Stored entries:
=== Begin Enclosure ===
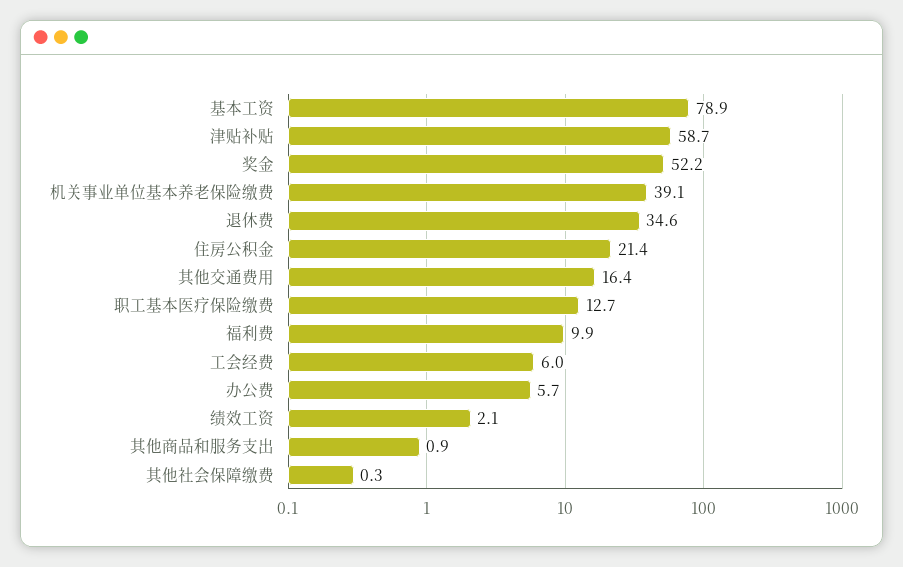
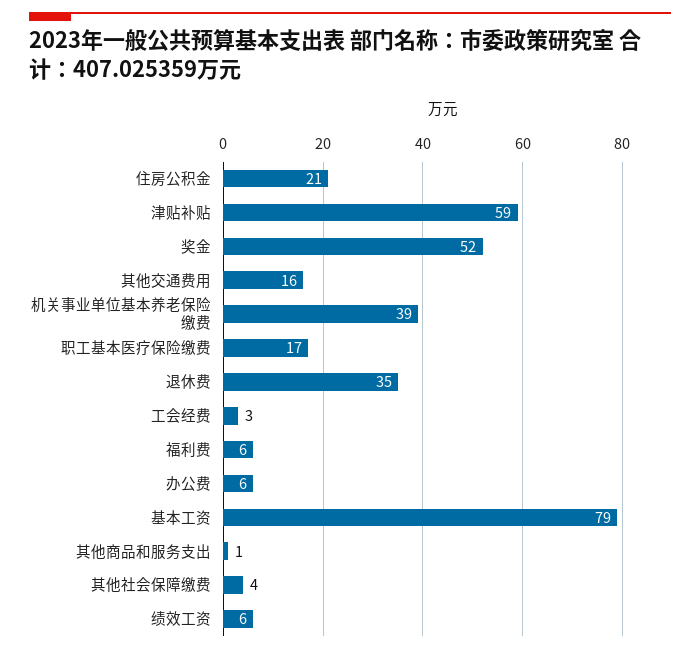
职工基本医疗保险缴费: 12.7 -> 17
福利费: 9.9 -> 6
工会经费: 6 -> 3
绩效工资: 2.1 -> 6
其他社会保障缴费: 0.3 -> 4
=== End Enclosure ===
▶ _ASSIGNED TASK_
Output the records above exactly as they are, leaving out the pictures.

▶ _SOLUTION TO THIS TASK_
职工基本医疗保险缴费: 12.7 -> 17
福利费: 9.9 -> 6
工会经费: 6 -> 3
绩效工资: 2.1 -> 6
其他社会保障缴费: 0.3 -> 4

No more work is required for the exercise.